Назвать Хулио уродом было бы полной неправдой. Но и к писаным красавцам его тоже нельзя было отнести: остриженная наголо яйцевидная голова, большие с крупными белками глаза, чувственные губы, постоянно кривящиеся в лукавых, ироничных улыбках. Коренаст, ростом чуть ниже среднего. Словом, ничем не был примечателен синьор Хулио, даже именем своим, звучащим для русского уха несколько двусмысленно. Если бы не... ШАРМ. Можно ли смотреть на субтропическое солнце летом без защитных очков, когда оно в зените? И если продолжить аналогию с солнцем, то шарм уподоблял Хулио солнцу – прекрасному всегда, в любое время дня и года, и даже во время солнечных затмений...
ххх
С Глебом они познакомились случайно, в одном супермаркете Манхэттена, где в холле на первом этаже были выставлены две огромные бронзовые скульптуры Адама и Евы, стоимостью в миллион долларов каждая. Адам и Ева были похожи на двух бегемотов, стоящих на задних лапах. Никто из входящей в супермаркет публики покупать их, похоже, не собирался. Зато все с удовольствием фотографировались на их фоне: мужчины – у массивной задницы праматери Евы, женщины – возле коротенького, торчащего карандашиком, члена праотца Адама, причем за член с жадностью норовили ухватиться нежные ручки сразу всех желающих.
– Хотел бы я очутиться на месте этого Адама, – мечтательно промолвил Хулио.
Стоящий рядом Глеб оценил шутку:
– Вот это, я понимаю, творческий успех. Интересно, кто автор этого уродства?
Познакомились. Хулио признался, что зашел в этот супермаркет не просто так: хочет найти какие-то концы, завести знакомство с тем, кто бы помог ему выставить здесь на продажу его картины. Оказывается, Хулио тоже художник. Его вкусы и предпочтения – импрессионисты. Да, он любит и русскую живопись, но все же больше – французскую и южноамериканскую.
Сам он родом из Буэнос-Айреса, но его предки – испанские гранды, в Севилье у него даже своя вилла. Занимался когда-то профессиональными восточными единоборствами, получил черный пояс, однако потом из большого спорта ушел и посвятил себя живописи. В Буэнос-Айресе у него остались бывшая жена и десятилетний сын, которого он безумно любит и посылает туда деньги. Еще у Хулио свои бизнес-проекты, акции в нефтяных компаниях, партнерство в нескольких рекламных фирмах. Впрочем, деньги его не интересуют, вернее, интересуют, но не до такой степени, чтобы из-за них лезть в петлю. Его главная цель – живопись.
– Деньги – мусор, они нужны только для того, чтобы не занимать голову художника заботами о хлебе насущном. Художник не должен всю жизнь прозябать в подвале или на чердаке. Если ты нищий, значит, ты раб, а рабы не могут свободно творить, – говорил Хулио, когда они с Гленом гуляли по ночному городу.

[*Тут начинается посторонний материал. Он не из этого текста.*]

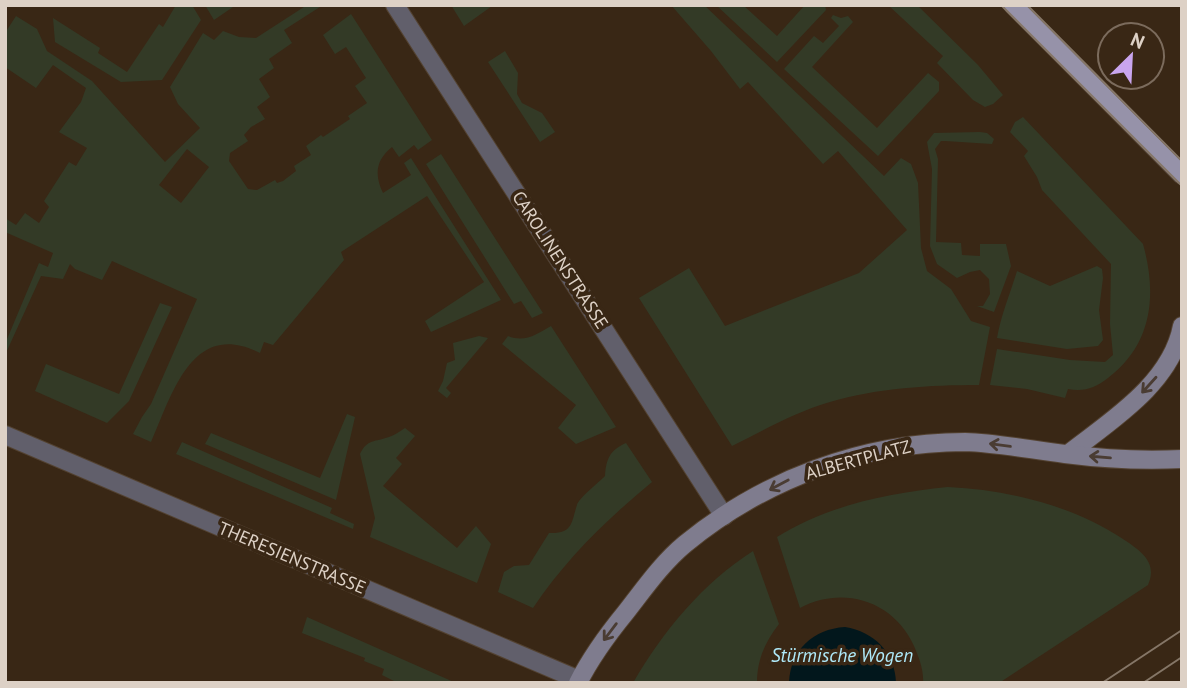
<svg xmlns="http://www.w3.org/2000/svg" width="1187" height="688" viewBox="0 0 1187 688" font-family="'PT Sans',sans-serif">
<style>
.green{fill:#333a26;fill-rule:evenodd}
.water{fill:#02171c}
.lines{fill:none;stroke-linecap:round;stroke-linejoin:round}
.street-casing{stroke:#534231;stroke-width:20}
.secondary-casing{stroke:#534231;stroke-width:20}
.primary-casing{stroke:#534231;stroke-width:20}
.street{stroke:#615f6b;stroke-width:18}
.secondary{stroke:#7f7c8e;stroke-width:18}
.primary{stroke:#9692a9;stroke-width:18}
.tram{stroke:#857667;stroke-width:2}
.oneway{stroke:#4a3c33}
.labels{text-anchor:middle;stroke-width:7;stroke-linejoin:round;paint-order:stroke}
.street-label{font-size:18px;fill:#ddd1c6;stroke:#392715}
.water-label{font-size:19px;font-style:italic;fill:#afeafa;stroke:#392715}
</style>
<rect width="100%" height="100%" fill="#392715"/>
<g class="green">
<path d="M176,5H192L201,20L162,80L121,82L55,42L53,18L100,48L98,53L127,72L159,24L163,27Z"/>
<path d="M205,5H232L233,7L214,20Z"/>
<path d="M307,5H323L284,30L292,43L269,59L274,68L259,79L270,97L257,107L265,119L251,127L244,135L248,141L230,153L229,161L248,189L257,190L275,180L277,183L283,181L296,171L294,166L311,155L306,146L321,135L323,137L350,119L348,116L367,103L355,86L366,78L346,47L335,54L323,35L351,14L432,140L418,150L414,145L399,157L392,147C376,160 374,174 383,193L411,175L404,163L411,158L501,300L431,332L425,321L484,282L427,196L341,252L344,260L273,345L264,342L260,353C192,318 172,395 151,442L133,434L142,417L151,404L197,299L112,261L102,280L75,269L70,264L63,279L41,276L5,355V344L39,263L48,267L53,253L5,232V218L16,225L25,213L39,223L49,207L44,201L69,162L76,166L87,148L59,132L81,102L86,88L53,65L36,88L5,67V33L16,16L37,29L47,51L92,81L165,162L200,128L178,104L170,87L203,33L214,40L223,31L239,37L256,38ZM187,149L209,167L181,203L159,185Z"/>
<path d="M451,5H492V6L464,26Z"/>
<path d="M671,5H704L884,176L901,158L911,164L918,183L921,248L927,271L951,289L971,321L990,327L979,385C930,385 877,388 830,402C795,412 764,430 732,446L639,298L689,268L725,326L859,273L907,230L838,151L823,164L748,82L740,89L711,51Z"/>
<path d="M716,5H743L777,36L805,5H825L826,10L777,62Z"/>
<path d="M888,5H917L978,65L1003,95L993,104L985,107L973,100L937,63L943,56Z"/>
<path d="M833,15L841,18L848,16L853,22L812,67L877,128L928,73L939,82V91L878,156L784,69L814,36L823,43L839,26L831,18Z"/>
<path d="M505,51L518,73L517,94L522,103L542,113L555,132L540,142L488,62Z"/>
<path d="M1023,117L1143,244C1157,294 1153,344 1108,378C1095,388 1084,392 1068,389L1065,398L1027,389L990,385L997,349L1070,360L1105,362L1113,355L1110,324L1111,264L1042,190L1037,177L1024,156L1028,151L1010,132L1015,122Z"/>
<path d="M980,132L987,133L994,139L992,144L945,141H941L935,149L938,159L936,242L961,243L962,255L980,256V244H1006L1011,266L994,312L977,306H983L990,294L989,279L980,270L970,272L957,278L937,264L930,246L932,169L927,142L934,133Z"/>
<path d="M441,154L543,313L532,318L521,301L514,304L426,164Z"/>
<path d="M1097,266L1102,269L1103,278L1099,310L1103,340L1098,346L1067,349L997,338C1001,315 1010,294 1017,271L1050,286Z"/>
<path d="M160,303L172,307L129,401L107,423L35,391L46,364L119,394Z"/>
<path d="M551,326L616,427L576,444L558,428L576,405L502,344L508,336C525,343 537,334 551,326Z"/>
<path d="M479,336L488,338L446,388L451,393L447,398L438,391L443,381L447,363L455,360L453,343Z"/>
<path d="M347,414L355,417L336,500L205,444L211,433L320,478Z"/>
<path d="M405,428L415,436L396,458L402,464L383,486L457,548L476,526L491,544L477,583L370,537L375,518L360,454C367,439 375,442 389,437C395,435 400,431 405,428Z"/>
<path d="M182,442L332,508L330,513L354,524L353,529L176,454Z"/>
<path d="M626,443L652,482C606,520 566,559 533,608L498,592L504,572L514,566L529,565L549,533C573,534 571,523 577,505C579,498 598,483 605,476C606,459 610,450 626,443Z"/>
<path d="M948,487C1009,490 1071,505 1123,539C1141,551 1158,562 1148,585L999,683H923C924,670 919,658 914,646C894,601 843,585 800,608L777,537C829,505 888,493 948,487Z"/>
<path d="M753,551L779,624C765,642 757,660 757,683H633C663,631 703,583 753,551Z"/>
<path d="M307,617L456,683H398L382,675L384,669L364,661L365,658L302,633Z"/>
</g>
<path class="water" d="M845,627C874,632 895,652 896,683H789C790,650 813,629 845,627Z"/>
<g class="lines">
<defs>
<g id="street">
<path d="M395,5L724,516"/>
<path d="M5,435L579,680"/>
</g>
<g id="secondary">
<path d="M1068,454C1110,421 1171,384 1182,326"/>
<path d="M578,683C591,657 608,634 626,612C644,589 662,563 685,544C763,480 863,442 965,442C998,443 1032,450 1065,454C1104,459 1143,461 1182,459"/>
</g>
<path id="primary" d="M1013,5L1182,175"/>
</defs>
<use href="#street" class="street-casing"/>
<use href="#secondary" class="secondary-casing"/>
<use href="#primary" class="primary-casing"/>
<use href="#street" class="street"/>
<use href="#secondary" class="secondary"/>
<use href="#primary" class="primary"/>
<g class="tram">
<path d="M1001,5L1182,186"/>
<path d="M1027,5L1182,161"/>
<path d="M1102,683L1182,630"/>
<path d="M1143,683L1182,657"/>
</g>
</g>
<defs><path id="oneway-shaft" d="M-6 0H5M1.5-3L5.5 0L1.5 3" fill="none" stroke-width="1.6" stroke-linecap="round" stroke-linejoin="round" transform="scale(1.75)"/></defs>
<g class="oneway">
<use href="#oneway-shaft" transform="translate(1149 385) rotate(132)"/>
<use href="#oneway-shaft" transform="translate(1000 445) rotate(-172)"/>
<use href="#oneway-shaft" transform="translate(1100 457) rotate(-175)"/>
<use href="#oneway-shaft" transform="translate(779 485) rotate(152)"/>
<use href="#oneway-shaft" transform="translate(610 632) rotate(127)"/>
</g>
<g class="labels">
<g class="street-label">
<text transform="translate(560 260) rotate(57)" y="6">CAROLINENSTRASSE</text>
<text transform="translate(858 460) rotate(-15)" y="6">ALBERTPLATZ</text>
<text transform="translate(292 558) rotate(23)" y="6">THERESIENSTRASSE</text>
</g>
<g class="water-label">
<text x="842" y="662">Stürmische Wogen</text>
</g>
</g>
<rect width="1187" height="688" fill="none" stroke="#ddd1c6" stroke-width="14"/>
<g transform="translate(1131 56) rotate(24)"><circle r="33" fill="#392715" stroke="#7b6b5c" stroke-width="2"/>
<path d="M0-5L12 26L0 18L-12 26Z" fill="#c9a5ee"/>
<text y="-10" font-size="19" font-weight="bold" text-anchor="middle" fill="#ddd1c6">N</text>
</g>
</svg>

Свои слова Хулио подкреплял поступками. Они останавливались в «Табачном дворце», и Хулио заказывал мастеру-кубинцу изготовить ему сейчас сигару из самых крепких табачных листьев. Не глядя, вынимал из кармана своей кожаной, отороченной лисьим мехом, куртки сотню баксов и отдавал сигарных дел мастеру. Заказывал в баре устриц, напитки и десерт стоимостью месячной квартплаты Глена и уходил, оставляя щедрые чаевые, даже не притронувшись к еде.
Ну, положим, он немножко пускал пыль Глену в глаза. Зато все это проделывалось с такой пластикой, с такой озорной иронией в умных, немного замутненных марихуаной глазах, что не поддаться обаянию, устоять перед этим художником-миллионером было невозможно.
Глен, утомленный скитаниями, мытарствами, проклятой нуждой, ожиданиями, вспышками отчаяния, безверия, вдруг ожил, устремившись навстречу новой жизни. Глен потянулся к Хулио как к брату-близнецу, которого когда-то потерял в детстве и потом всю жизнь искал.